» What you are asked to do: Begin at the line containing "right shoulder: (402, 429)" and end at the final line of the entries. Please reproduce those lines exactly.

» Extracted information:
════
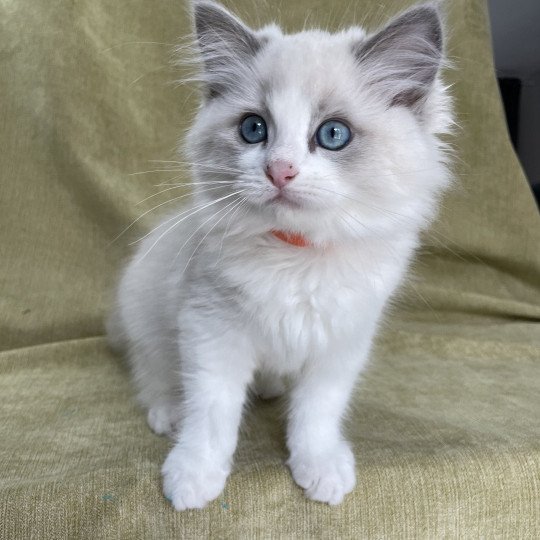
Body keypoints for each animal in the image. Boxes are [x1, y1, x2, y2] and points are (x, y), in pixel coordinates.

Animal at [105, 0, 452, 510]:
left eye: (333, 134)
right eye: (254, 129)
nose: (280, 170)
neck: (295, 255)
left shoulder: (342, 341)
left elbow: (317, 413)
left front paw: (320, 467)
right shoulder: (210, 329)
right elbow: (212, 411)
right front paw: (193, 476)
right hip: (147, 317)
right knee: (153, 371)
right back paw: (168, 410)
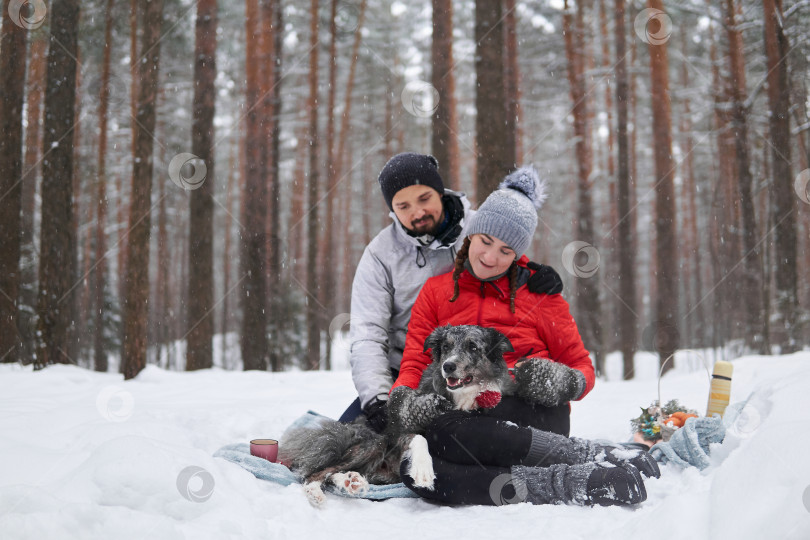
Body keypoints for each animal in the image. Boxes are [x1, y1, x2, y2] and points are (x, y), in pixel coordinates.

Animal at [280, 324, 512, 506]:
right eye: (446, 347)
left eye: (473, 346)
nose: (448, 366)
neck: (458, 397)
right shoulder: (402, 429)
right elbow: (418, 438)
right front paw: (423, 470)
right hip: (375, 443)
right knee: (314, 473)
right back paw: (317, 491)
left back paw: (351, 481)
════
» Response box:
right shoulder: (402, 429)
right elbow: (418, 438)
right front paw: (423, 470)
right hip: (375, 443)
right knee: (314, 473)
right back paw: (317, 491)
left back paw: (351, 481)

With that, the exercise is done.